Write out every line of text in the items below without changing anything. Leave the pictures out of your answer.

Collected data:
::::

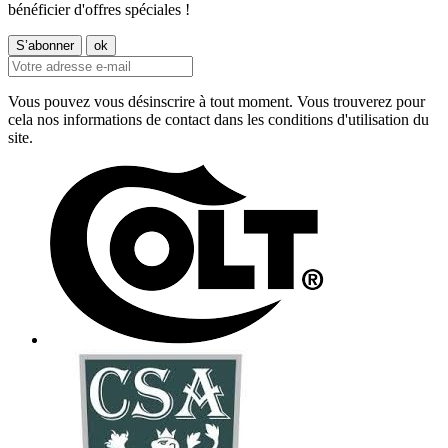
bénéficier d'offres spéciales !
Vous pouvez vous désinscrire à tout moment. Vous trouverez pour
cela nos informations de contact dans les conditions d'utilisation du
site.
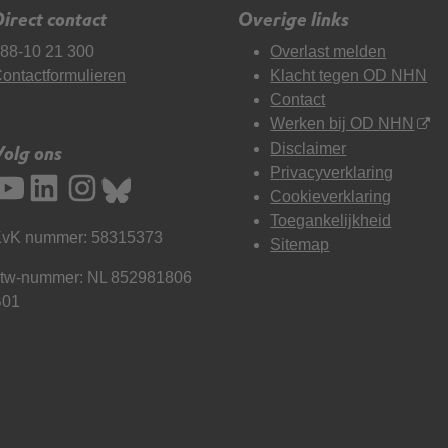
irect contact
Overige links
88-10 21 300
Overlast melden
ontactformulieren
Klacht tegen OD NHN
Contact
Werken bij OD NHN
Disclaimer
Volg ons
Privacyverklaring
Cookieverklaring
Toegankelijkheid
vK nummer: 58315373
Sitemap
tw-nummer: NL 852981806
B01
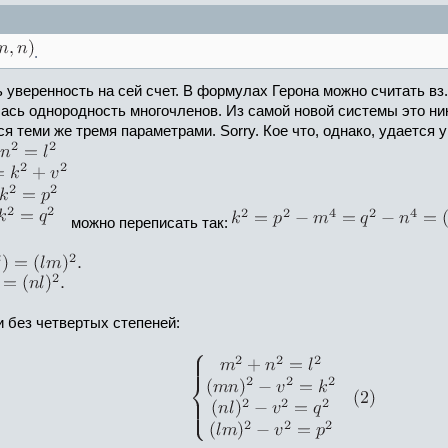
.
 уверенность на сей счет. В формулах Герона можно считать вз
сь однородность многочленов. Из самой новой системы это ника
 теми же тремя параметрами. Sorry. Кое что, однако, удается у
можно переписать так:
 без четвертых степеней:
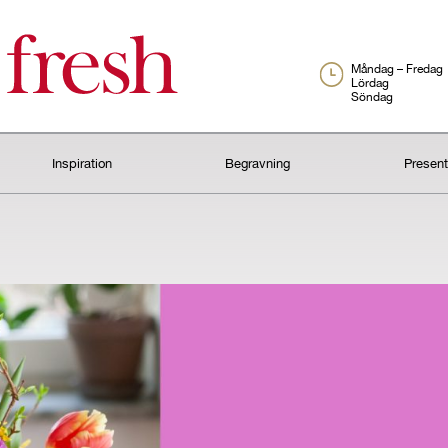
Måndag – Fredag
Lördag
Söndag
Inspiration
Begravning
Presen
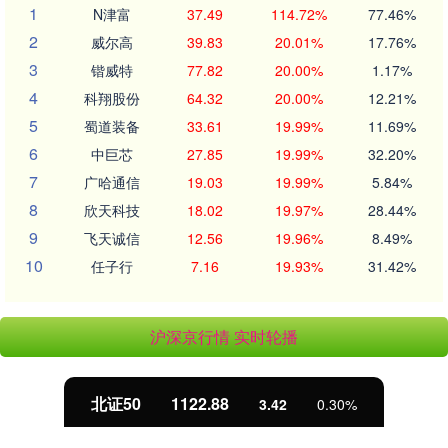
1
N津富
37.49
114.72%
77.46%
2
威尔高
39.83
20.01%
17.76%
3
锴威特
77.82
20.00%
1.17%
4
科翔股份
64.32
20.00%
12.21%
5
蜀道装备
33.61
19.99%
11.69%
6
中巨芯
27.85
19.99%
32.20%
7
广哈通信
19.03
19.99%
5.84%
8
欣天科技
18.02
19.97%
28.44%
9
飞天诚信
12.56
19.96%
8.49%
10
任子行
7.16
19.93%
31.42%
沪深京行情 实时轮播
北证50
1122.88
3.42
0.30%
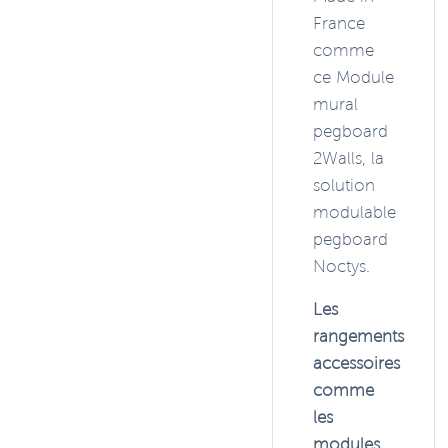
France
comme
ce Module
mural
pegboard
2Walls, la
solution
modulable
pegboard
Noctys.
Les
rangements
accessoires
comme
les
modules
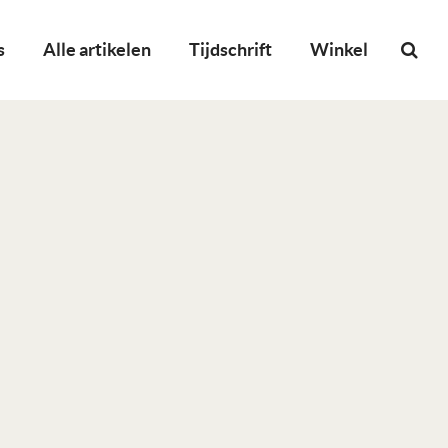
s
Alle artikelen
Tijdschrift
Winkel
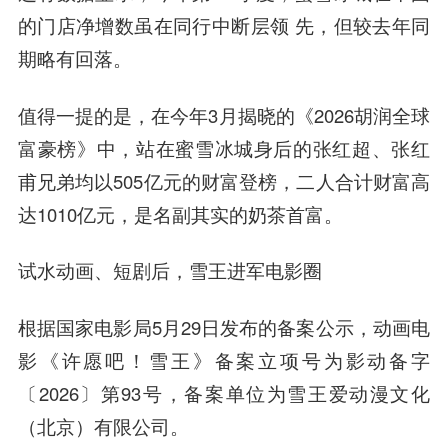
的门店净增数虽在同行中断层领 先，但较去年同
期略有回落。
值得一提的是，在今年3月揭晓的《2026胡润全球
富豪榜》中，站在蜜雪冰城身后的张红超、张红
甫兄弟均以505亿元的财富登榜，二人合计财富高
达1010亿元，是名副其实的奶茶首富。
试水动画、短剧后，雪王进军电影圈
根据国家电影局5月29日发布的备案公示，动画电
影《许愿吧！雪王》备案立项号为影动备字
〔2026〕第93号，备案单位为雪王爱动漫文化
（北京）有限公司。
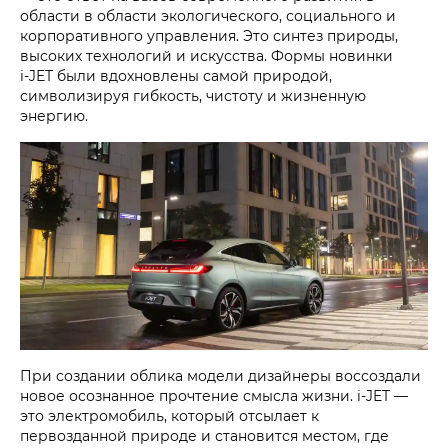
области в области экологического, социального и
корпоративного управления. Это синтез природы,
высоких технологий и искусства. Формы новинки
i‑JET
были вдохновлены самой природой,
символизируя гибкость, чистоту и жизненную
энергию.
При создании облика модели дизайнеры воссоздали
новое осознанное прочтение смысла жизни.
i‑JET
—
это электромобиль, который отсылает к
первозданной природе и становится местом, где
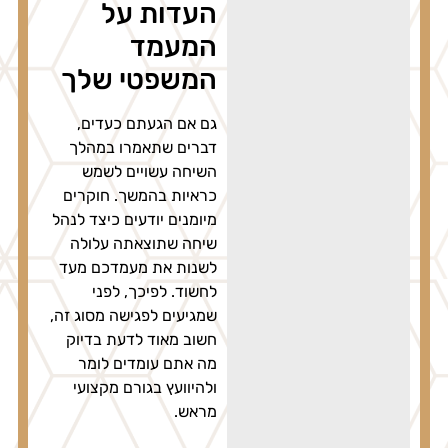
העדות על
המעמד
המשפטי שלך
גם אם הגעתם כעדים,
דברים שתאמרו במהלך
השיחה עשויים לשמש
כראיות בהמשך. חוקרים
מיומנים יודעים כיצד לנהל
שיחה שתוצאתה עלולה
לשנות את מעמדכם מעד
לחשוד. לפיכך, לפני
שמגיעים לפגישה מסוג זה,
חשוב מאוד לדעת בדיוק
מה אתם עומדים לומר
ולהיוועץ בגורם מקצועי
מראש.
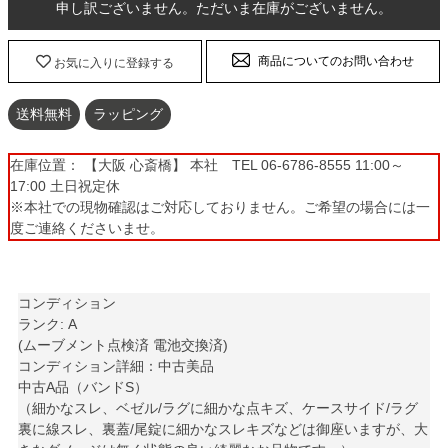
申し訳ございません。ただいま在庫がございません。
商品についてのお問い合わせ
お気に入りに登録する
送料無料
ラッピング
在庫位置： 【大阪 心斎橋】 本社 TEL 06-6786-8555 11:00～
17:00 土日祝定休
※本社での現物確認はご対応しておりません。ご希望の場合には一
度ご連絡くださいませ。
コンディション
ランク: A
(ムーブメント点検済 電池交換済)
コンディション詳細：中古美品
中古A品（バンドS）
（細かなスレ、ベゼル/ラグに細かな点キズ、ケースサイド/ラグ
裏に線スレ、裏蓋/尾錠に細かなスレキズなどは御座いますが、大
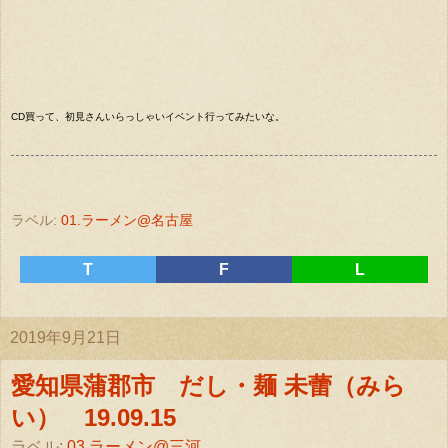
CD買って、初見さんいらっしゃいイベント行ってみたいな。
ラベル:
01.ラーメン@名古屋
T
F
L
2019年9月21日
愛知県蒲郡市 だし・麺 未蕾（みら
い） 19.09.15
ラベル:
03.ラーメン@三河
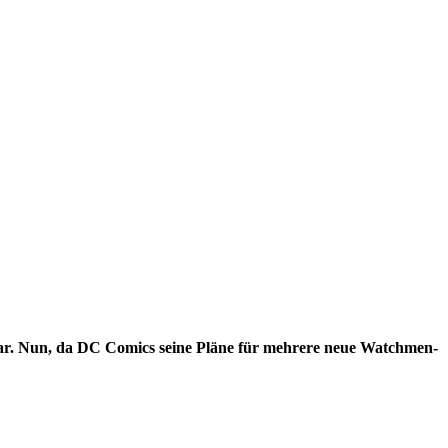
r. Nun, da DC Comics seine Pläne für mehrere neue Watchmen-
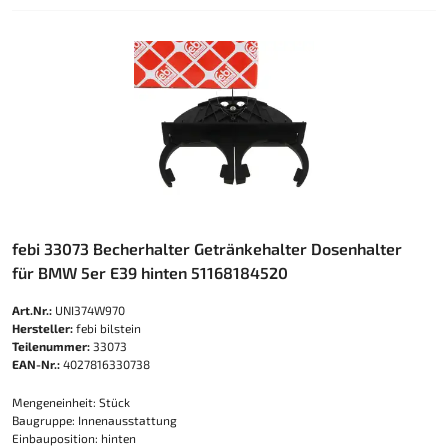
febi 33073 Becherhalter Getränkehalter Dosenhalter
für BMW 5er E39 hinten 51168184520
Art.Nr.:
UNI374W970
Hersteller:
febi bilstein
Teilenummer:
33073
EAN-Nr.:
4027816330738
Mengeneinheit: Stück
Baugruppe: Innenausstattung
Einbauposition: hinten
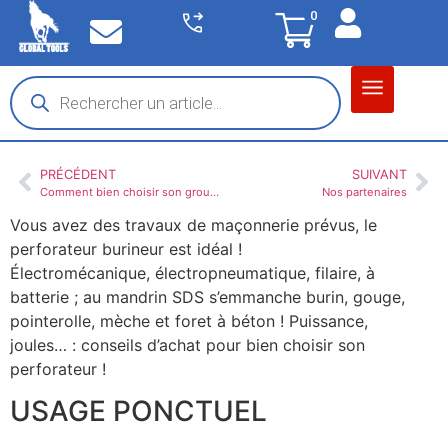
0
Matériel garage
Auto / Moto / PL
Chantier BTP
PRÉCÉDENT
SUIVANT
Comment bien choisir son groupe électrogène ?
Nos partenaires
Vous avez des travaux de maçonnerie prévus, le
perforateur burineur est idéal !
Électromécanique, électropneumatique, filaire, à
batterie ; au mandrin SDS s’emmanche burin, gouge,
pointerolle, mèche et foret à béton ! Puissance,
joules… : conseils d’achat pour bien choisir son
perforateur !
USAGE PONCTUEL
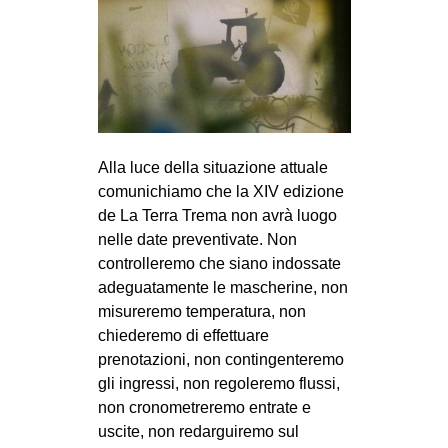
CULTURE
ARTE
CINEMA
MANIFESTI
MUSICA
Alla luce della situazione attuale
RECENSIONI
comunichiamo che la XIV edizione
de La Terra Trema non avrà luogo
INTERNAZIONALE
nelle date preventivate. Non
controlleremo che siano indossate
AFRICA
adeguatamente le mascherine, non
AMERICHE
misureremo temperatura, non
ESTREMO ORIENTE
chiederemo di effettuare
prenotazioni, non contingenteremo
EUROPA
gli ingressi, non regoleremo flussi,
MEDIO ORIENTE
non cronometreremo entrate e
uscite, non redarguiremo sul
MONDO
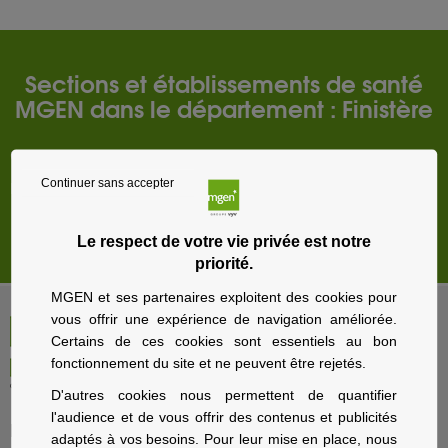
Sections et établissements de santé
MGEN dans le département : Finistère
Quimper
Continuer sans accepter
Brest
Store locator par
BRIDGE
Le respect de votre vie privée est notre
priorité.
MGEN et ses partenaires exploitent des cookies pour
vous offrir une expérience de navigation améliorée.
Certains de ces cookies sont essentiels au bon
fonctionnement du site et ne peuvent être rejetés.
D'autres cookies nous permettent de quantifier
l'audience et de vous offrir des contenus et publicités
Particuliers
adaptés à vos besoins. Pour leur mise en place, nous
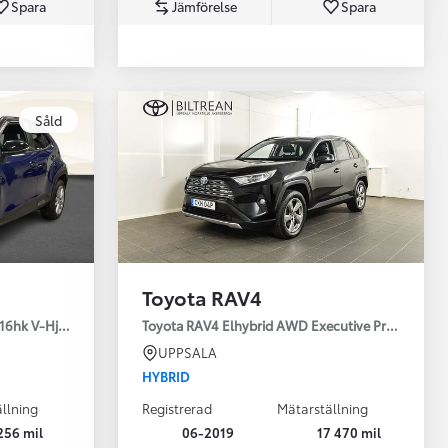
Spara
Jämförelse
Spara
Toyota Professio
Såld
När varje jobb r
Toyota RAV4
16hk V-Hjul Drag JBL
Toyota RAV4 Elhybrid AWD Executive Premium Dr
UPPSALA
HYBRID
llning
Registrerad
Mätarställning
256 mil
06-2019
17 470 mil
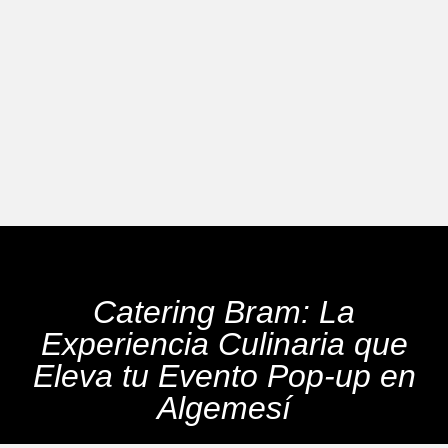
Catering Bram: La
Experiencia Culinaria que
Eleva tu Evento Pop-up en
Algemesí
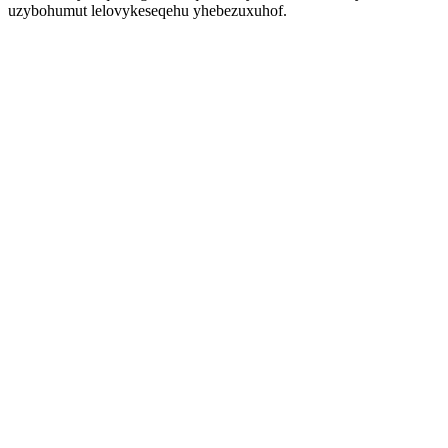
uzybohumut lelovykeseqehu yhebezuxuhof.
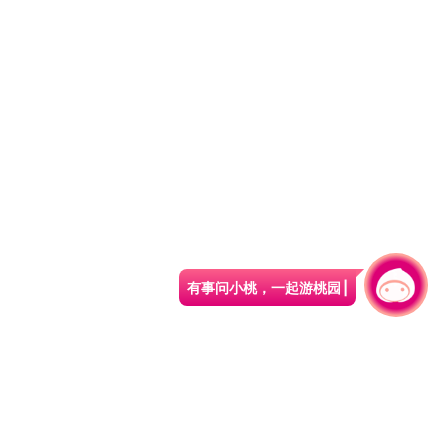
有事问小桃，一起游桃园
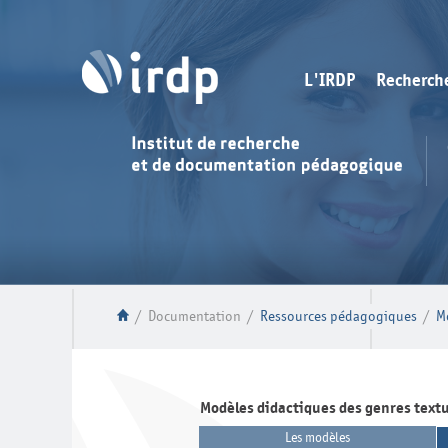
L'IRDP
Recherch
/
Documentation
/
Ressources pédagogiques
/
M
Modèles didactiques des genres text
Les modèles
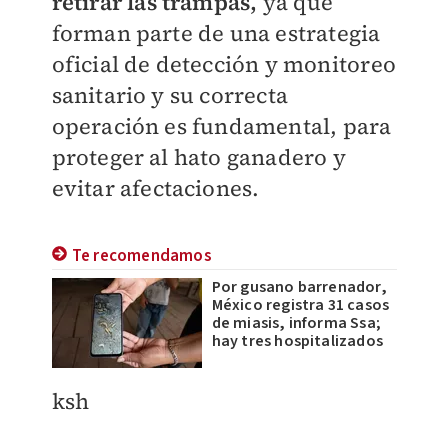
retirar las trampas,
ya que
forman parte de una estrategia
oficial de detección y monitoreo
sanitario y su correcta
operación es fundamental, para
proteger al hato ganadero y
evitar afectaciones.
Te recomendamos
Por gusano barrenador,
México registra 31 casos
de miasis, informa Ssa;
hay tres hospitalizados
ksh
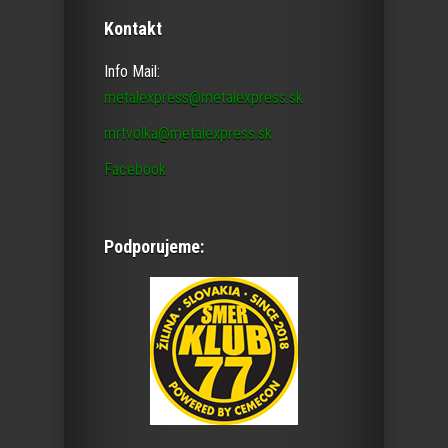
Kontakt
Info Mail:
metalexpress@metalexpress.sk
mrtvolka@metalexpress.sk
Facebook
Podporujeme:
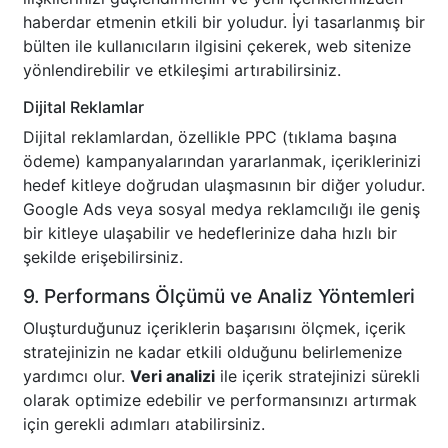
haberdar etmenin etkili bir yoludur. İyi tasarlanmış bir
bülten ile kullanıcıların ilgisini çekerek, web sitenize
yönlendirebilir ve etkileşimi artırabilirsiniz.
Dijital Reklamlar
Dijital reklamlardan, özellikle PPC (tıklama başına
ödeme) kampanyalarından yararlanmak, içeriklerinizi
hedef kitleye doğrudan ulaşmasının bir diğer yoludur.
Google Ads veya sosyal medya reklamcılığı ile geniş
bir kitleye ulaşabilir ve hedeflerinize daha hızlı bir
şekilde erişebilirsiniz.
9. Performans Ölçümü ve Analiz Yöntemleri
Oluşturduğunuz içeriklerin başarısını ölçmek, içerik
stratejinizin ne kadar etkili olduğunu belirlemenize
yardımcı olur.
Veri analizi
ile içerik stratejinizi sürekli
olarak optimize edebilir ve performansınızı artırmak
için gerekli adımları atabilirsiniz.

::::

◆ Written answer
bénéficier d'offres spéciales !
Vous pouvez vous désinscrire à tout moment. Vous trouverez pour
cela nos informations de contact dans les conditions d'utilisation du
site.
irect contact
Overige links
88-10 21 300
Overlast melden
ontactformulieren
Klacht tegen OD NHN
Contact
Werken bij OD NHN
Disclaimer
Volg ons
Privacyverklaring
Cookieverklaring
Toegankelijkheid
vK nummer: 58315373
Sitemap
tw-nummer: NL 852981806
B01
.
 уверенность на сей счет. В формулах Герона можно считать вз
сь однородность многочленов. Из самой новой системы это ника
 теми же тремя параметрами. Sorry. Кое что, однако, удается у
можно переписать так:
 без четвертых степеней:
Måndag – Fredag
Lördag
Söndag
Inspiration
Begravning
Presen
1
N津富
37.49
114.72%
77.46%
2
威尔高
39.83
20.01%
17.76%
3
锴威特
77.82
20.00%
1.17%
4
科翔股份
64.32
20.00%
12.21%
5
蜀道装备
33.61
19.99%
11.69%
6
中巨芯
27.85
19.99%
32.20%
7
广哈通信
19.03
19.99%
5.84%
8
欣天科技
18.02
19.97%
28.44%
9
飞天诚信
12.56
19.96%
8.49%
10
任子行
7.16
19.93%
31.42%
沪深京行情 实时轮播
北证50
1122.88
3.42
0.30%
France
comme
ce Module
mural
pegboard
2Walls, la
solution
modulable
pegboard
Noctys.
Les
rangements
accessoires
comme
les
modules
s
Alle artikelen
Tijdschrift
Winkel
的门店净增数虽在同行中断层领 先，但较去年同
期略有回落。
值得一提的是，在今年3月揭晓的《2026胡润全球
富豪榜》中，站在蜜雪冰城身后的张红超、张红
甫兄弟均以505亿元的财富登榜，二人合计财富高
达1010亿元，是名副其实的奶茶首富。
试水动画、短剧后，雪王进军电影圈
根据国家电影局5月29日发布的备案公示，动画电
影《许愿吧！雪王》备案立项号为影动备字
〔2026〕第93号，备案单位为雪王爱动漫文化
（北京）有限公司。
области в области экологического, социального и
корпоративного управления. Это синтез природы,
высоких технологий и искусства. Формы новинки
i‑JET
были вдохновлены самой природой,
символизируя гибкость, чистоту и жизненную
энергию.
При создании облика модели дизайнеры воссоздали
новое осознанное прочтение смысла жизни.
i‑JET
—
это электромобиль, который отсылает к
первозданной природе и становится местом, где
העדות על
המעמד
המשפטי שלך
גם אם הגעתם כעדים,
דברים שתאמרו במהלך
השיחה עשויים לשמש
כראיות בהמשך. חוקרים
מיומנים יודעים כיצד לנהל
שיחה שתוצאתה עלולה
לשנות את מעמדכם מעד
לחשוד. לפיכך, לפני
שמגיעים לפגישה מסוג זה,
חשוב מאוד לדעת בדיוק
מה אתם עומדים לומר
ולהיוועץ בגורם מקצועי
מראש.
申し訳ございません。ただいま在庫がございません。
商品についてのお問い合わせ
お気に入りに登録する
送料無料
ラッピング
在庫位置： 【大阪 心斎橋】 本社 TEL 06-6786-8555 11:00～
17:00 土日祝定休
※本社での現物確認はご対応しておりません。ご希望の場合には一
度ご連絡くださいませ。
コンディション
ランク: A
(ムーブメント点検済 電池交換済)
コンディション詳細：中古美品
中古A品（バンドS）
（細かなスレ、ベゼル/ラグに細かな点キズ、ケースサイド/ラグ
裏に線スレ、裏蓋/尾錠に細かなスレキズなどは御座いますが、大
CD買って、初見さんいらっしゃいイベント行ってみたいな。
ラベル:
01.ラーメン@名古屋
T
F
L
2019年9月21日
愛知県蒲郡市 だし・麺 未蕾（みら
い） 19.09.15
ラベル:
03.ラーメン@三河
r. Nun, da DC Comics seine Pläne für mehrere neue Watchmen-
febi 33073 Becherhalter Getränkehalter Dosenhalter
für BMW 5er E39 hinten 51168184520
Art.Nr.:
UNI374W970
Hersteller:
febi bilstein
Teilenummer:
33073
EAN-Nr.:
4027816330738
Mengeneinheit: Stück
Baugruppe: Innenausstattung
Einbauposition: hinten
0
Matériel garage
Auto / Moto / PL
Chantier BTP
PRÉCÉDENT
SUIVANT
Comment bien choisir son groupe électrogène ?
Nos partenaires
Vous avez des travaux de maçonnerie prévus, le
perforateur burineur est idéal !
Électromécanique, électropneumatique, filaire, à
batterie ; au mandrin SDS s’emmanche burin, gouge,
pointerolle, mèche et foret à béton ! Puissance,
joules… : conseils d’achat pour bien choisir son
perforateur !
USAGE PONCTUEL
CULTURE
ARTE
CINEMA
MANIFESTI
MUSICA
Alla luce della situazione attuale
RECENSIONI
comunichiamo che la XIV edizione
de La Terra Trema non avrà luogo
INTERNAZIONALE
nelle date preventivate. Non
controlleremo che siano indossate
AFRICA
adeguatamente le mascherine, non
AMERICHE
misureremo temperatura, non
ESTREMO ORIENTE
chiederemo di effettuare
prenotazioni, non contingenteremo
EUROPA
gli ingressi, non regoleremo flussi,
MEDIO ORIENTE
non cronometreremo entrate e
uscite, non redarguiremo sul
MONDO
Sections et établissements de santé
MGEN dans le département : Finistère
Quimper
Continuer sans accepter
Brest
Store locator par
BRIDGE
Le respect de votre vie privée est notre
priorité.
MGEN et ses partenaires exploitent des cookies pour
vous offrir une expérience de navigation améliorée.
Certains de ces cookies sont essentiels au bon
fonctionnement du site et ne peuvent être rejetés.
D'autres cookies nous permettent de quantifier
l'audience et de vous offrir des contenus et publicités
Particuliers
adaptés à vos besoins. Pour leur mise en place, nous
Spara
Jämförelse
Spara
Toyota Professio
Såld
När varje jobb r
Toyota RAV4
16hk V-Hjul Drag JBL
Toyota RAV4 Elhybrid AWD Executive Premium Dr
UPPSALA
HYBRID
llning
Registrerad
Mätarställning
256 mil
06-2019
17 470 mil
Catering Bram: La
Experiencia Culinaria que
Eleva tu Evento Pop-up en
Algemesí
uzybohumut lelovykeseqehu yhebezuxuhof.
有事问小桃，一起游桃园
L'IRDP
Recherch
/
Documentation
/
Ressources pédagogiques
/
M
Modèles didactiques des genres text
Les modèles
retirar las trampas,
ya que
forman parte de una estrategia
oficial de detección y monitoreo
sanitario y su correcta
operación es fundamental, para
proteger al hato ganadero y
evitar afectaciones.
Te recomendamos
Por gusano barrenador,
México registra 31 casos
de miasis, informa Ssa;
hay tres hospitalizados
ksh
Kontakt
Info Mail:
metalexpress@metalexpress.sk
mrtvolka@metalexpress.sk
Facebook
Podporujeme:
haberdar etmenin etkili bir yoludur. İyi tasarlanmış bir
bülten ile kullanıcıların ilgisini çekerek, web sitenize
yönlendirebilir ve etkileşimi artırabilirsiniz.
Dijital Reklamlar
Dijital reklamlardan, özellikle PPC (tıklama başına
ödeme) kampanyalarından yararlanmak, içeriklerinizi
hedef kitleye doğrudan ulaşmasının bir diğer yoludur.
Google Ads veya sosyal medya reklamcılığı ile geniş
bir kitleye ulaşabilir ve hedeflerinize daha hızlı bir
şekilde erişebilirsiniz.
9. Performans Ölçümü ve Analiz Yöntemleri
Oluşturduğunuz içeriklerin başarısını ölçmek, içerik
stratejinizin ne kadar etkili olduğunu belirlemenize
yardımcı olur.
Veri analizi
ile içerik stratejinizi sürekli
olarak optimize edebilir ve performansınızı artırmak
için gerekli adımları atabilirsiniz.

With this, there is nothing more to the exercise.